### Task requirements
Begin at the line containing "This candidate, Rev." and copy each line exactly through the end of the records, leaving out what comes before.

Page-level text extractions

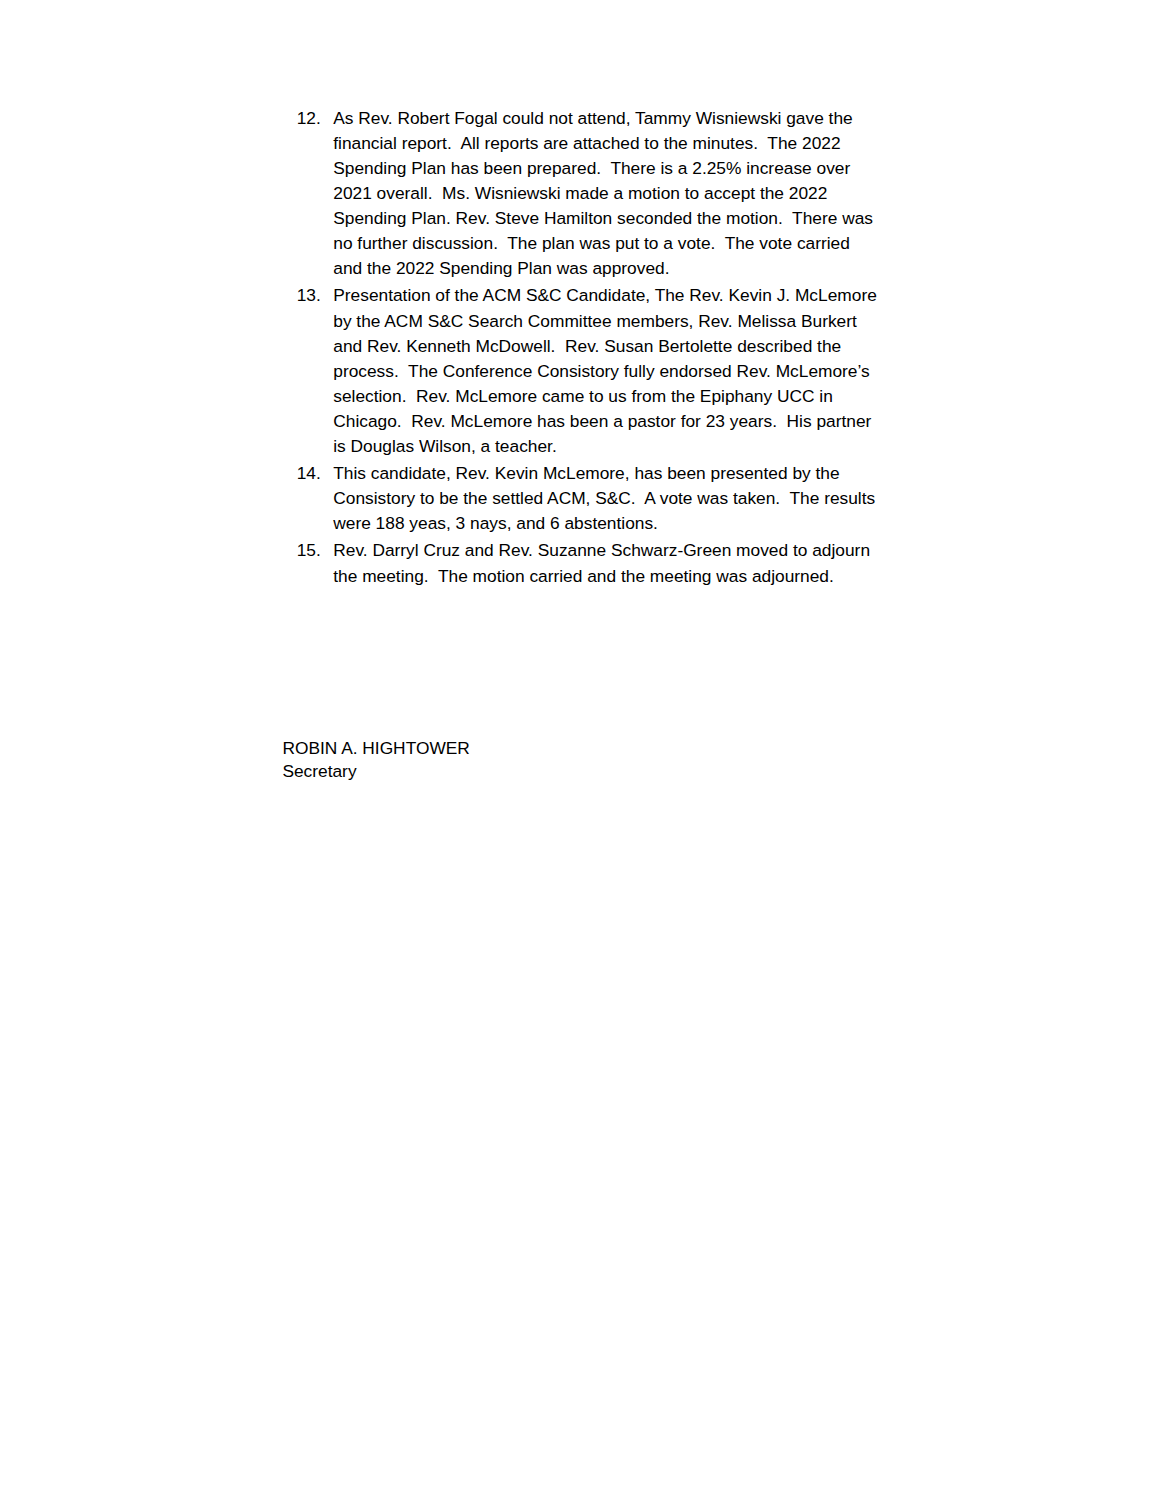As Rev. Robert Fogal could not attend, Tammy Wisniewski gave the financial report. All reports are attached to the minutes. The 2022 Spending Plan has been prepared. There is a 2.25% increase over 2021 overall. Ms. Wisniewski made a motion to accept the 2022 Spending Plan. Rev. Steve Hamilton seconded the motion. There was no further discussion. The plan was put to a vote. The vote carried and the 2022 Spending Plan was approved.
Presentation of the ACM S&C Candidate, The Rev. Kevin J. McLemore by the ACM S&C Search Committee members, Rev. Melissa Burkert and Rev. Kenneth McDowell. Rev. Susan Bertolette described the process. The Conference Consistory fully endorsed Rev. McLemore’s selection. Rev. McLemore came to us from the Epiphany UCC in Chicago. Rev. McLemore has been a pastor for 23 years. His partner is Douglas Wilson, a teacher.
This candidate, Rev. Kevin McLemore, has been presented by the Consistory to be the settled ACM, S&C. A vote was taken. The results were 188 yeas, 3 nays, and 6 abstentions.
Rev. Darryl Cruz and Rev. Suzanne Schwarz-Green moved to adjourn the meeting. The motion carried and the meeting was adjourned.
ROBIN A. HIGHTOWER Secretary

### Your solution
This candidate, Rev. Kevin McLemore, has been presented by the Consistory to be the settled ACM, S&C. A vote was taken. The results were 188 yeas, 3 nays, and 6 abstentions.
Rev. Darryl Cruz and Rev. Suzanne Schwarz-Green moved to adjourn the meeting. The motion carried and the meeting was adjourned.
ROBIN A. HIGHTOWER Secretary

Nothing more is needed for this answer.